#### [DATASET RECORDS]
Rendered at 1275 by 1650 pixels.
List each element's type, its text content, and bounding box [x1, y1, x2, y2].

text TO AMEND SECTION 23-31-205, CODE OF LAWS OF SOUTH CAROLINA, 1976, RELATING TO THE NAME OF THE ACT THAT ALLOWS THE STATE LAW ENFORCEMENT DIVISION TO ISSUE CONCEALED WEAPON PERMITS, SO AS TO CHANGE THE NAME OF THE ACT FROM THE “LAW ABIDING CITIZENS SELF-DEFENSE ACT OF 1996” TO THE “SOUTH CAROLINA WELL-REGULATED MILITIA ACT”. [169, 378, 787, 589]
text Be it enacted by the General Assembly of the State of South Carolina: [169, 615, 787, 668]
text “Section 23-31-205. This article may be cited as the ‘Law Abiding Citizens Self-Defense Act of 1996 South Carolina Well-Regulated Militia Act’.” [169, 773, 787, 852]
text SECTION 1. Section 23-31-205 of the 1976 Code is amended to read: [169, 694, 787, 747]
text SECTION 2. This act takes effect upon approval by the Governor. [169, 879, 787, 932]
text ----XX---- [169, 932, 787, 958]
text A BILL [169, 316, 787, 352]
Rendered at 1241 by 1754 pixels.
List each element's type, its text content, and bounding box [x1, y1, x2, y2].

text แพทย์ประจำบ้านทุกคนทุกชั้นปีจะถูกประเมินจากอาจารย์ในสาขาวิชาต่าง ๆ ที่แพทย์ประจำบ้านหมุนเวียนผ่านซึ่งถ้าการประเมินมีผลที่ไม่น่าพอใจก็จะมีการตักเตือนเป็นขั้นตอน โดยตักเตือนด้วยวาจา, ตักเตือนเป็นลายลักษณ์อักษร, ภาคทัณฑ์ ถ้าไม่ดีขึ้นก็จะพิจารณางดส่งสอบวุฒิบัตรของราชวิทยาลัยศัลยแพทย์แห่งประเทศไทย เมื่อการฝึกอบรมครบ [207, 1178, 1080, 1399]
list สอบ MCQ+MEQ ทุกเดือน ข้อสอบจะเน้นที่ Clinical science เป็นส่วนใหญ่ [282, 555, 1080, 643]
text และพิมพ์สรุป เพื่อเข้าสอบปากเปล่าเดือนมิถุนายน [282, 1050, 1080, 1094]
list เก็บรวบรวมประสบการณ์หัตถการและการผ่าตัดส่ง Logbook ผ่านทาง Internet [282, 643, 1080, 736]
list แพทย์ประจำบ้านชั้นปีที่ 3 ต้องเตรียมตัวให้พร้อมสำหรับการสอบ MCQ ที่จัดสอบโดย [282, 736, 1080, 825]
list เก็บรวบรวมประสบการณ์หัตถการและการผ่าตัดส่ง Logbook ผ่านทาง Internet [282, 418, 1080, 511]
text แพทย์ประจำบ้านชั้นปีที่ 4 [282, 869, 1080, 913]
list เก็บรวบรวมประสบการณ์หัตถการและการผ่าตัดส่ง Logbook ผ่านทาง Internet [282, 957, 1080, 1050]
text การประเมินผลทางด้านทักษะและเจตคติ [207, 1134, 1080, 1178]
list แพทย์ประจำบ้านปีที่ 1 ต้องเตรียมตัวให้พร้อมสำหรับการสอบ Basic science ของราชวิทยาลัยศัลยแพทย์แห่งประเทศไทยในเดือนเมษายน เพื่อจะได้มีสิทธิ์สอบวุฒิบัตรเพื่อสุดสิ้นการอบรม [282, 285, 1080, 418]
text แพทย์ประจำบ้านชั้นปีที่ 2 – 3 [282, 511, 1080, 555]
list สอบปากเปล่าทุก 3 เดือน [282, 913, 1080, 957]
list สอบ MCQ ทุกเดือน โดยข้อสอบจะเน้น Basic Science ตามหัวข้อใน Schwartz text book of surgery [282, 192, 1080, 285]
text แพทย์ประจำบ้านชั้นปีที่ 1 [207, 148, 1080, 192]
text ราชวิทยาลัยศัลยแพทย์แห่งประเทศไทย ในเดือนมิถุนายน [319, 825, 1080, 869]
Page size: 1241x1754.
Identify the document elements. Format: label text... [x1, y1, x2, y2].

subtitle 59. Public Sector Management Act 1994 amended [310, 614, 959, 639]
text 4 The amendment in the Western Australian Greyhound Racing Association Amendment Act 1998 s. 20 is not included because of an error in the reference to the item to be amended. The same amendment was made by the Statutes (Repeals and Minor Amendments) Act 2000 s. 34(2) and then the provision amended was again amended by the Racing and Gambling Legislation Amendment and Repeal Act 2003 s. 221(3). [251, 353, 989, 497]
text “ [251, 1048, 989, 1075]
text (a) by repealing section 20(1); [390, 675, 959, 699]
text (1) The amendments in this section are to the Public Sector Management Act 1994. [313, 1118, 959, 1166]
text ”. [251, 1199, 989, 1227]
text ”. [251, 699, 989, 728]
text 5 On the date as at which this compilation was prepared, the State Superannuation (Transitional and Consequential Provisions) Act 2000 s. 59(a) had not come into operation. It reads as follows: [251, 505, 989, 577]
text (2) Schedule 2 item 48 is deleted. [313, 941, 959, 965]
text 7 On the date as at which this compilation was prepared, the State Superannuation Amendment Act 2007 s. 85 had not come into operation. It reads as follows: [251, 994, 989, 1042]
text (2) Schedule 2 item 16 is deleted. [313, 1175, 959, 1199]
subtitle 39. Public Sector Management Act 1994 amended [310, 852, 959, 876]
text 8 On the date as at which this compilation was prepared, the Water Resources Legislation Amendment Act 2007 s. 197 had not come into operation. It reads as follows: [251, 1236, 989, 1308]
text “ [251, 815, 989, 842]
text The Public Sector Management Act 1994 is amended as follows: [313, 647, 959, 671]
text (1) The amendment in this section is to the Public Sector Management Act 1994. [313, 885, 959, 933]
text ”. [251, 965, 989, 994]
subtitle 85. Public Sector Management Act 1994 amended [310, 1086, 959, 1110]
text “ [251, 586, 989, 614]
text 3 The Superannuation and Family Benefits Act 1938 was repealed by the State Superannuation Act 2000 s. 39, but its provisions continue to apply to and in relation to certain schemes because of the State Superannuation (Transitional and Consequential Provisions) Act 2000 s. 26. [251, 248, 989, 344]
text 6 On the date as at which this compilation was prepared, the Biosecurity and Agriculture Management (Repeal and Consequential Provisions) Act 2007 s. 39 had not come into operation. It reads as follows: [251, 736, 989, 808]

#### [TASK ITEM]
With no alteration of any kind, give the data again in full.

#### [WRITTEN REPLY]
Rendered at 1275 by 1650 pixels.
List each element's type, its text content, and bounding box [x1, y1, x2, y2].

text TO AMEND SECTION 23-31-205, CODE OF LAWS OF SOUTH CAROLINA, 1976, RELATING TO THE NAME OF THE ACT THAT ALLOWS THE STATE LAW ENFORCEMENT DIVISION TO ISSUE CONCEALED WEAPON PERMITS, SO AS TO CHANGE THE NAME OF THE ACT FROM THE “LAW ABIDING CITIZENS SELF-DEFENSE ACT OF 1996” TO THE “SOUTH CAROLINA WELL-REGULATED MILITIA ACT”. [169, 378, 787, 589]
text Be it enacted by the General Assembly of the State of South Carolina: [169, 615, 787, 668]
text “Section 23-31-205. This article may be cited as the ‘Law Abiding Citizens Self-Defense Act of 1996 South Carolina Well-Regulated Militia Act’.” [169, 773, 787, 852]
text SECTION 1. Section 23-31-205 of the 1976 Code is amended to read: [169, 694, 787, 747]
text SECTION 2. This act takes effect upon approval by the Governor. [169, 879, 787, 932]
text ----XX---- [169, 932, 787, 958]
text A BILL [169, 316, 787, 352]
Rendered at 1241 by 1754 pixels.
List each element's type, its text content, and bounding box [x1, y1, x2, y2].

text แพทย์ประจำบ้านทุกคนทุกชั้นปีจะถูกประเมินจากอาจารย์ในสาขาวิชาต่าง ๆ ที่แพทย์ประจำบ้านหมุนเวียนผ่านซึ่งถ้าการประเมินมีผลที่ไม่น่าพอใจก็จะมีการตักเตือนเป็นขั้นตอน โดยตักเตือนด้วยวาจา, ตักเตือนเป็นลายลักษณ์อักษร, ภาคทัณฑ์ ถ้าไม่ดีขึ้นก็จะพิจารณางดส่งสอบวุฒิบัตรของราชวิทยาลัยศัลยแพทย์แห่งประเทศไทย เมื่อการฝึกอบรมครบ [207, 1178, 1080, 1399]
list สอบ MCQ+MEQ ทุกเดือน ข้อสอบจะเน้นที่ Clinical science เป็นส่วนใหญ่ [282, 555, 1080, 643]
text และพิมพ์สรุป เพื่อเข้าสอบปากเปล่าเดือนมิถุนายน [282, 1050, 1080, 1094]
list เก็บรวบรวมประสบการณ์หัตถการและการผ่าตัดส่ง Logbook ผ่านทาง Internet [282, 643, 1080, 736]
list แพทย์ประจำบ้านชั้นปีที่ 3 ต้องเตรียมตัวให้พร้อมสำหรับการสอบ MCQ ที่จัดสอบโดย [282, 736, 1080, 825]
list เก็บรวบรวมประสบการณ์หัตถการและการผ่าตัดส่ง Logbook ผ่านทาง Internet [282, 418, 1080, 511]
text แพทย์ประจำบ้านชั้นปีที่ 4 [282, 869, 1080, 913]
list เก็บรวบรวมประสบการณ์หัตถการและการผ่าตัดส่ง Logbook ผ่านทาง Internet [282, 957, 1080, 1050]
text การประเมินผลทางด้านทักษะและเจตคติ [207, 1134, 1080, 1178]
list แพทย์ประจำบ้านปีที่ 1 ต้องเตรียมตัวให้พร้อมสำหรับการสอบ Basic science ของราชวิทยาลัยศัลยแพทย์แห่งประเทศไทยในเดือนเมษายน เพื่อจะได้มีสิทธิ์สอบวุฒิบัตรเพื่อสุดสิ้นการอบรม [282, 285, 1080, 418]
text แพทย์ประจำบ้านชั้นปีที่ 2 – 3 [282, 511, 1080, 555]
list สอบปากเปล่าทุก 3 เดือน [282, 913, 1080, 957]
list สอบ MCQ ทุกเดือน โดยข้อสอบจะเน้น Basic Science ตามหัวข้อใน Schwartz text book of surgery [282, 192, 1080, 285]
text แพทย์ประจำบ้านชั้นปีที่ 1 [207, 148, 1080, 192]
text ราชวิทยาลัยศัลยแพทย์แห่งประเทศไทย ในเดือนมิถุนายน [319, 825, 1080, 869]
Page size: 1241x1754.
Identify the document elements. Format: label text... [x1, y1, x2, y2].

subtitle 59. Public Sector Management Act 1994 amended [310, 614, 959, 639]
text 4 The amendment in the Western Australian Greyhound Racing Association Amendment Act 1998 s. 20 is not included because of an error in the reference to the item to be amended. The same amendment was made by the Statutes (Repeals and Minor Amendments) Act 2000 s. 34(2) and then the provision amended was again amended by the Racing and Gambling Legislation Amendment and Repeal Act 2003 s. 221(3). [251, 353, 989, 497]
text “ [251, 1048, 989, 1075]
text (a) by repealing section 20(1); [390, 675, 959, 699]
text (1) The amendments in this section are to the Public Sector Management Act 1994. [313, 1118, 959, 1166]
text ”. [251, 1199, 989, 1227]
text ”. [251, 699, 989, 728]
text 5 On the date as at which this compilation was prepared, the State Superannuation (Transitional and Consequential Provisions) Act 2000 s. 59(a) had not come into operation. It reads as follows: [251, 505, 989, 577]
text (2) Schedule 2 item 48 is deleted. [313, 941, 959, 965]
text 7 On the date as at which this compilation was prepared, the State Superannuation Amendment Act 2007 s. 85 had not come into operation. It reads as follows: [251, 994, 989, 1042]
text (2) Schedule 2 item 16 is deleted. [313, 1175, 959, 1199]
subtitle 39. Public Sector Management Act 1994 amended [310, 852, 959, 876]
text 8 On the date as at which this compilation was prepared, the Water Resources Legislation Amendment Act 2007 s. 197 had not come into operation. It reads as follows: [251, 1236, 989, 1308]
text “ [251, 815, 989, 842]
text The Public Sector Management Act 1994 is amended as follows: [313, 647, 959, 671]
text (1) The amendment in this section is to the Public Sector Management Act 1994. [313, 885, 959, 933]
text ”. [251, 965, 989, 994]
subtitle 85. Public Sector Management Act 1994 amended [310, 1086, 959, 1110]
text “ [251, 586, 989, 614]
text 3 The Superannuation and Family Benefits Act 1938 was repealed by the State Superannuation Act 2000 s. 39, but its provisions continue to apply to and in relation to certain schemes because of the State Superannuation (Transitional and Consequential Provisions) Act 2000 s. 26. [251, 248, 989, 344]
text 6 On the date as at which this compilation was prepared, the Biosecurity and Agriculture Management (Repeal and Consequential Provisions) Act 2007 s. 39 had not come into operation. It reads as follows: [251, 736, 989, 808]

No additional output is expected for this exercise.